Conserving and restoring our marine and coastal ecosystems will help fight climate change, create meaningful jobs, and improve people’s quality of life (Bertram et al. 2021):
• On average, restoring one hectare of mangroves stores five times more carbon than restoring a similar area of terrestrial forest.
• Stopping seagrass destruction and degradation worldwide could save up to 650 million tons of CO2 emissions annually, roughly equivalent to the entire annual emissions of the global shipping industry.
Blue carbon ecosystems store carbon, provide natural habitats for biodiversity to flourish, support fisheries and food security, promote tourism and jobs, and help protect coastal communities from climate disasters, among other benefits. Blue carbon ecosystems demostrate how development, climate, and nature work together to feed, protect, empower, and uplift communities.
Despite these staggering benefits, blue carbon has been eroded.
• Over 50 percent of the world’s original salt marshes were lost during the twentieth century.

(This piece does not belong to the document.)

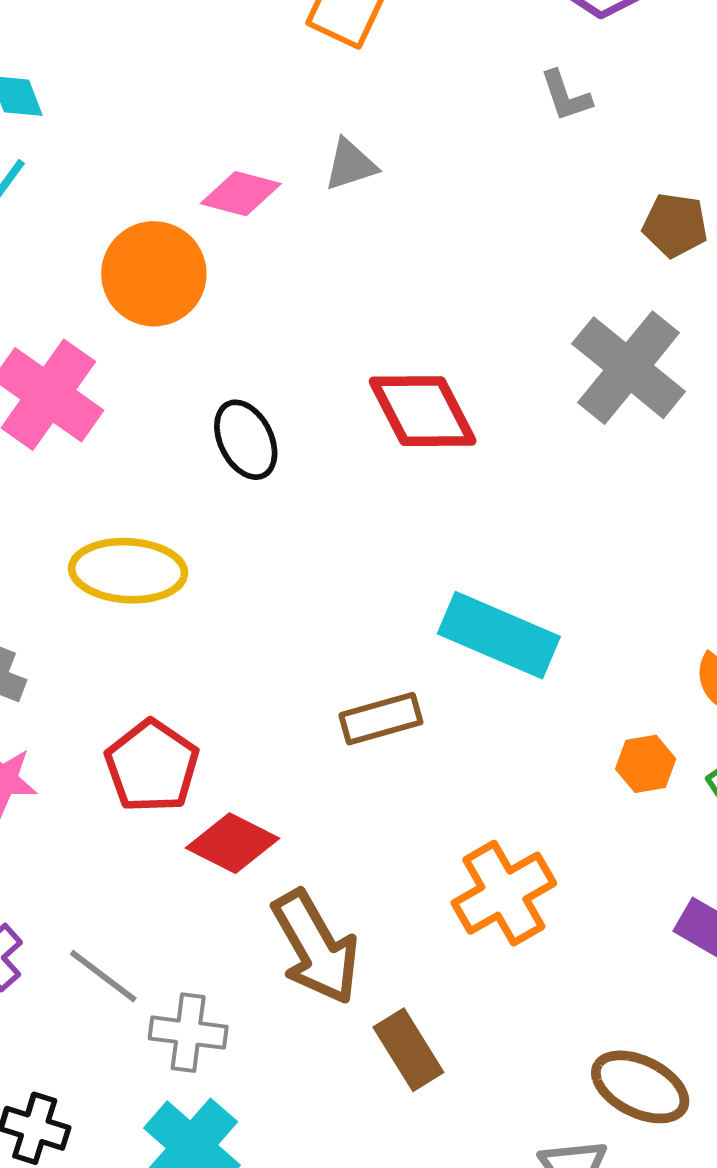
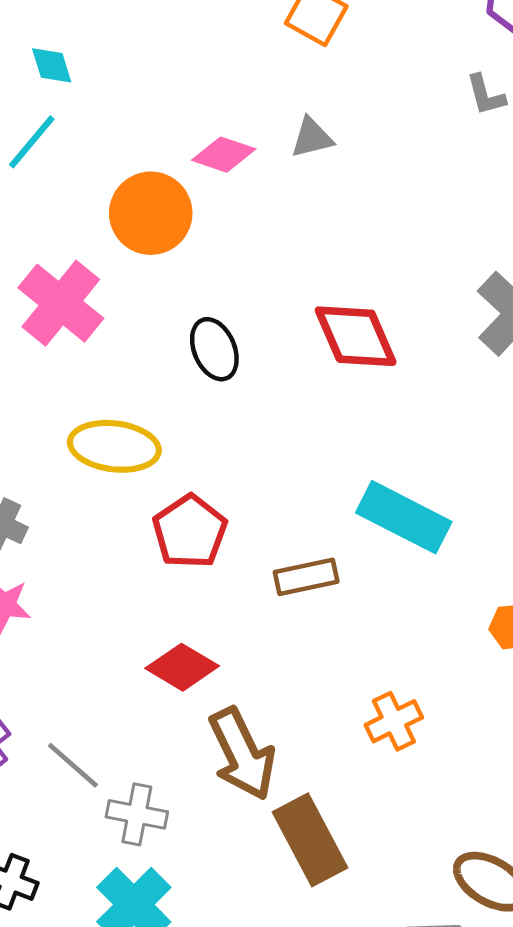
red pentagon: (152, 766) -> (190, 532), moved
orange cross: (504, 893) -> (394, 721), size x0.7
brown rectangle: (408, 1050) -> (310, 840), size x1.4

• As much as 35 percent of mangroves were lost due to deforestation in the 1980s and 1990s.
• An estimated 25 percent of total global seagrass beds have been lost.
The World Bank's first-of-its-kind blue carbon readiness framework empowers governments to tap into their full blue carbon potential to benefit people and the planet. This tool helps governments invest in blue carbon to deliver real and scalable impact for their communities and economies and help meet their commitments under the Paris Agreement.